• **What to do**
A. In the knowledge graph guide, what file name does the code write the new knowledge graph content to?
B. List every synonym that the knowledge graph guide gives for Graph Analysis.
C. Write out the knowledge graph guide from "Graph Analysis provides" up to and including "graph-based system capabilities.".

• **Supplied text**
-------------------------

Adding New Knowledge

// Create new KG file with synonyms
let new_kg_content = r#"
# Graph Analysis

## Advanced Graph Processing

Graph Analysis provides deep insights into data relationships.

[example] synonyms:: data analysis, network analysis, graph processing,
          relationship mapping, connectivity analysis,
          terraphim-graph, graph embeddings

This enhances graph-based system capabilities.
"#;

// Write to KG directory
fs::write(&kg_path.join("graph-analysis.md"), new_kg_content).await?;

// Rebuild thesaurus to include new terms
let expanded_thesaurus = logseq_builder
    .build("Terraphim Engineer".to_string(), &kg_path)
    .await?;

Measuring Graph Growth

// Measure initial state
let initial_nodes = rolegraph.nodes_map().len();
let initial_edges = rolegraph.edges_map().len();
let initial_terms = thesaurus.len();

// ... add new content and rebuild ...

// Measure growth
let node_growth = expanded_nodes - initial_nodes;
let edge_growth = expanded_edges - initial_edges;
let term_growth = expanded_terms - initial_terms;

println!("Growth: +{} terms, +{} nodes, +{} edges",
    term_growth, node_growth, edge_growth);

Best Practices

Content Strategy

  1. Domain-Specific Terms - Use terminology relevant to your domain
  2. Synonym Research - Include terms users actually search for
  3. Concept Mapping - Group related terms under common concepts
  4. Strategic Placement - Add important synonyms to boost key terms

Performance Optimization

  1. Local KG Preferred - Use local markdown files for domain relevance
  2. Measured Growth - Track thesaurus and graph expansion metrics
  3. Test-Driven - Validate ranking improvements with tests
  4. Incremental Building - Add synonyms gradually and measure impact

Testing and Validation

  1. Isolated Testing - Use temporary directories for safe testing
  2. Baseline Measurement - Record initial state before changes
  3. Impact Validation - Verify ranking improvements after additions
  4. Regression Testing - Ensure changes don't break existing functionality

Troubleshooting

Common Issues

No Search Results:

  • Check if thesaurus contains expected terms
  • Verify role uses TerraphimGraph relevance function
  • Ensure KG path points to correct directory

Low Search Rankings:

  • Add more relevant synonyms to target concepts
  • Check synonym syntax in markdown files
  • Verify graph structure has sufficient connections

Build Failures:

  • Validate markdown file syntax
  • Check file permissions in KG directory
  • Ensure Logseq builder has access to files

Debug Information

// Print thesaurus contents
for (term, normalized_term) in &thesaurus {
    println!("'{}' -> '{}' (ID: {})",
        term.as_str(),
        normalized_term.value.as_str(),
        normalized_term.id);
}

// Check graph structure
println!("Nodes: {}, Edges: {}, Documents: {}",
    rolegraph.nodes_map().len(),
    rolegraph.edges_map().len(),
    rolegraph.get_all_documents().count());

// Test search functionality
let results = rolegraph.query_graph("test-term", Some(0), Some(5))?;
println!("Search results: {} found", results.len());

Bug Reporting and Issue Tracking Enhancement (2025-01-31)

-------------------------

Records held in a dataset
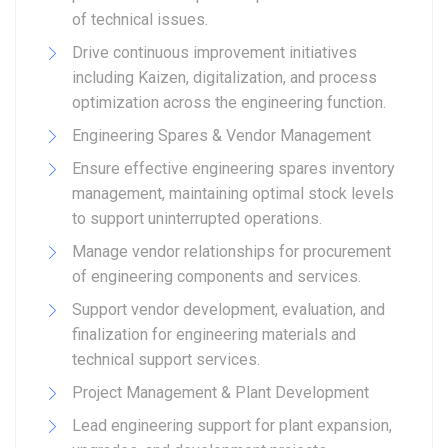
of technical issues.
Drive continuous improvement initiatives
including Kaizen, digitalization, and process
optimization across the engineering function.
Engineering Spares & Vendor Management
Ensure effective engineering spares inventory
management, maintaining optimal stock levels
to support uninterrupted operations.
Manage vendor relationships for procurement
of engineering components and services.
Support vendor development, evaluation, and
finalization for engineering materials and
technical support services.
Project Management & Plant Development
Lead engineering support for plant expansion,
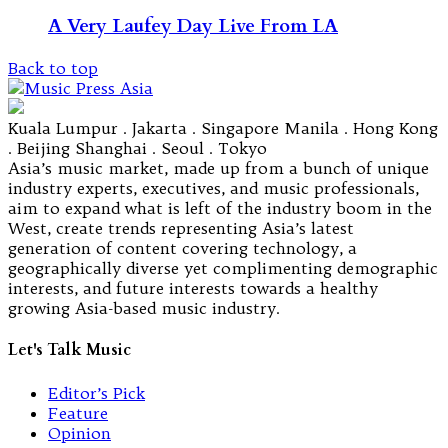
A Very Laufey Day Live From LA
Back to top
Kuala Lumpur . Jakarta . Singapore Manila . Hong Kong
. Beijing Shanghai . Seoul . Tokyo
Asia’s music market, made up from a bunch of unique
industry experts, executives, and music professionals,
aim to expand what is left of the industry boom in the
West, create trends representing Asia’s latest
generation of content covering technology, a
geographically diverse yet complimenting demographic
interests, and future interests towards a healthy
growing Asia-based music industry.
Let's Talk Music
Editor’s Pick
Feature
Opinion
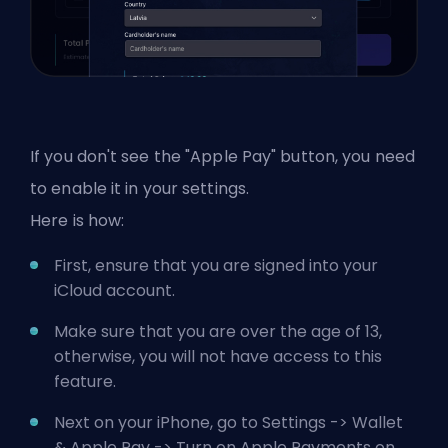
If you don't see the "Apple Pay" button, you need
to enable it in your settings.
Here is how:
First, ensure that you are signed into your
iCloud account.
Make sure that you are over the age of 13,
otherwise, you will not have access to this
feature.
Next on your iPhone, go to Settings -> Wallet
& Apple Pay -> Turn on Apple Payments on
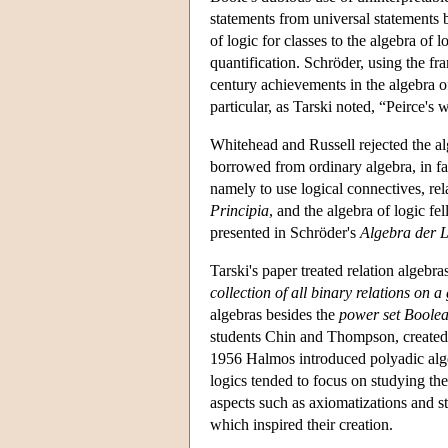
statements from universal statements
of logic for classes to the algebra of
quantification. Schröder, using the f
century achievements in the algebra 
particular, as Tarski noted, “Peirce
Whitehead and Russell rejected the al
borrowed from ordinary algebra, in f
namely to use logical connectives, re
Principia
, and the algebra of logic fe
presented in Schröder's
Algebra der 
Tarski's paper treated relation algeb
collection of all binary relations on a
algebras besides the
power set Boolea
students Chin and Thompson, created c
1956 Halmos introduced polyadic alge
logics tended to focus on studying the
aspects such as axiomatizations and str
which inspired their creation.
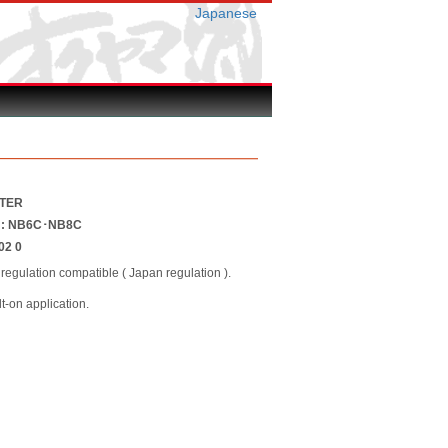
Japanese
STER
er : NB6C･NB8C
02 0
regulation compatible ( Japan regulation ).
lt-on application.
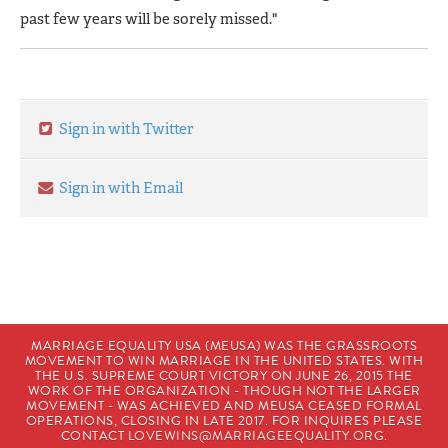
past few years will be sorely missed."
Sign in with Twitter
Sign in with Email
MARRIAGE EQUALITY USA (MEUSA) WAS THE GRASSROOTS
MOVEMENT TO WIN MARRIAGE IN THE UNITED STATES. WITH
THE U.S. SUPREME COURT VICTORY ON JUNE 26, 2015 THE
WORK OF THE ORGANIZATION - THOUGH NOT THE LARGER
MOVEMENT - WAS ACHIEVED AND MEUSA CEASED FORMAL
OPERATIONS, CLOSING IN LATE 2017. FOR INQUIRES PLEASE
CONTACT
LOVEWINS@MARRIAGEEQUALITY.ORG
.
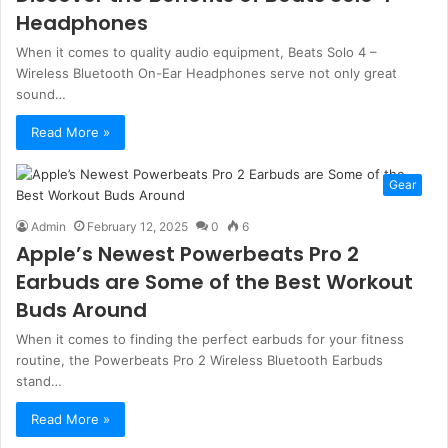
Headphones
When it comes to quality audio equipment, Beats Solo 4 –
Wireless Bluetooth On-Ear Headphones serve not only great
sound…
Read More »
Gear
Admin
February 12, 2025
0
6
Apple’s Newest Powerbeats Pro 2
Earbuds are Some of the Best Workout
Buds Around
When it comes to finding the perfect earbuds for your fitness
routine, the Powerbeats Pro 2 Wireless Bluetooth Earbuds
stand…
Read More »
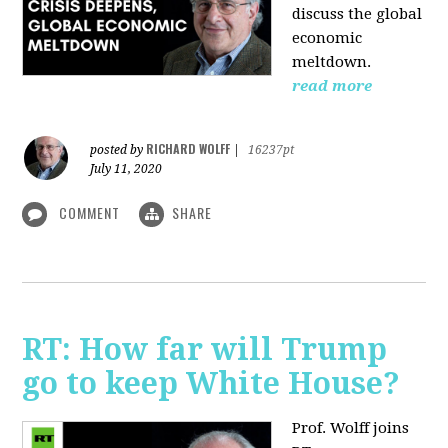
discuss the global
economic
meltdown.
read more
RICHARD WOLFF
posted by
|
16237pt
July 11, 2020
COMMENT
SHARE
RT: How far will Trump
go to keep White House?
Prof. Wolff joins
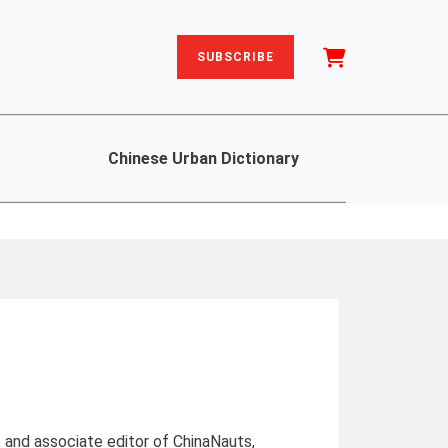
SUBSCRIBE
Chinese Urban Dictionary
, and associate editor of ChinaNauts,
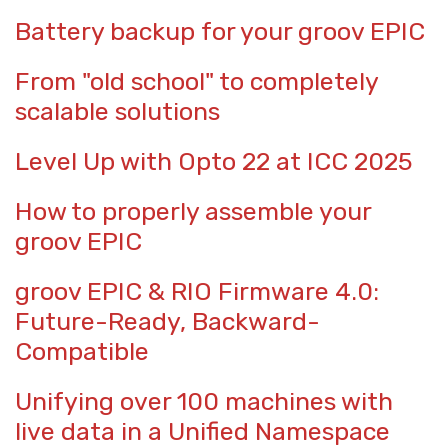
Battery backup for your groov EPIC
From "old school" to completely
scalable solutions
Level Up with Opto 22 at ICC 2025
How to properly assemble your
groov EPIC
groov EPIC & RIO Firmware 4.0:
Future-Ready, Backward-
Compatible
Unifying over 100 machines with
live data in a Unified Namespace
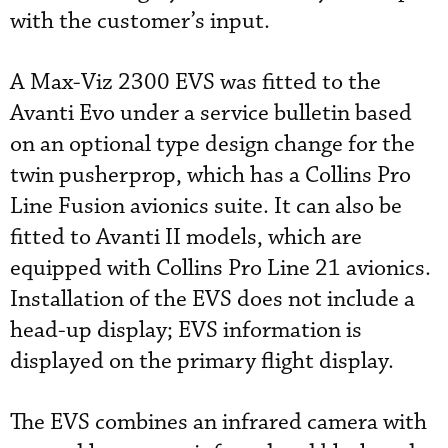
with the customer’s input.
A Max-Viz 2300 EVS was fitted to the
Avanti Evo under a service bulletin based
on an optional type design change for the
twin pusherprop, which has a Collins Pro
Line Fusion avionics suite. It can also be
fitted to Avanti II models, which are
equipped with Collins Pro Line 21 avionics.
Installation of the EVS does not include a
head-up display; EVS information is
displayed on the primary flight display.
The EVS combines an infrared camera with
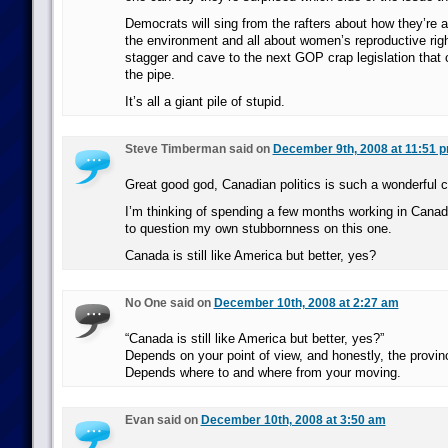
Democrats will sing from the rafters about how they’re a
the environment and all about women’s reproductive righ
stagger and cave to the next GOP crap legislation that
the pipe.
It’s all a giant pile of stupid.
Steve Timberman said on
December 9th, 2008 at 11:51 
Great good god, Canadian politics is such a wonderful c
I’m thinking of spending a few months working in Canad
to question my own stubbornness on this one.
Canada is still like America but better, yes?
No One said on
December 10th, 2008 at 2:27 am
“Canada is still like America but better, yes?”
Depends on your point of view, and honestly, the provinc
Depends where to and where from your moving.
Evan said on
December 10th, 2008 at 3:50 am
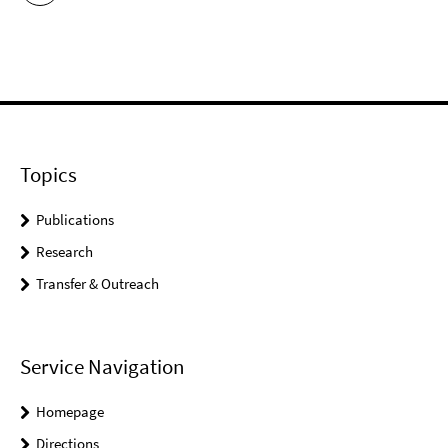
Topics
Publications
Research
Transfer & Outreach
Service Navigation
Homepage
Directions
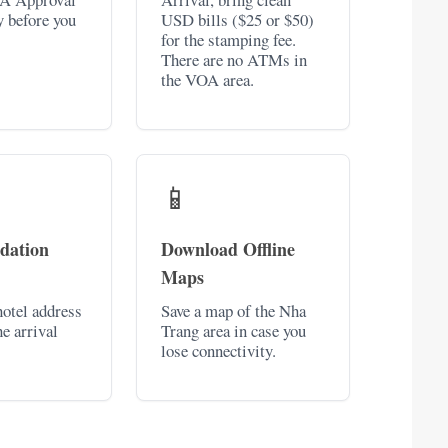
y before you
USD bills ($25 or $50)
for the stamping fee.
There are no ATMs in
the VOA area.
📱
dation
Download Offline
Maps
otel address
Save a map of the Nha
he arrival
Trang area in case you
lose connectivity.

-------------------------

• **Written responses**
A. graph-analysis.md

B. data analysis, network analysis, graph processing, relationship mapping, connectivity analysis, terraphim-graph, graph embeddings

C.
Graph Analysis provides deep insights into data relationships.

[example] synonyms:: data analysis, network analysis, graph processing,
          relationship mapping, connectivity analysis,
          terraphim-graph, graph embeddings

This enhances graph-based system capabilities.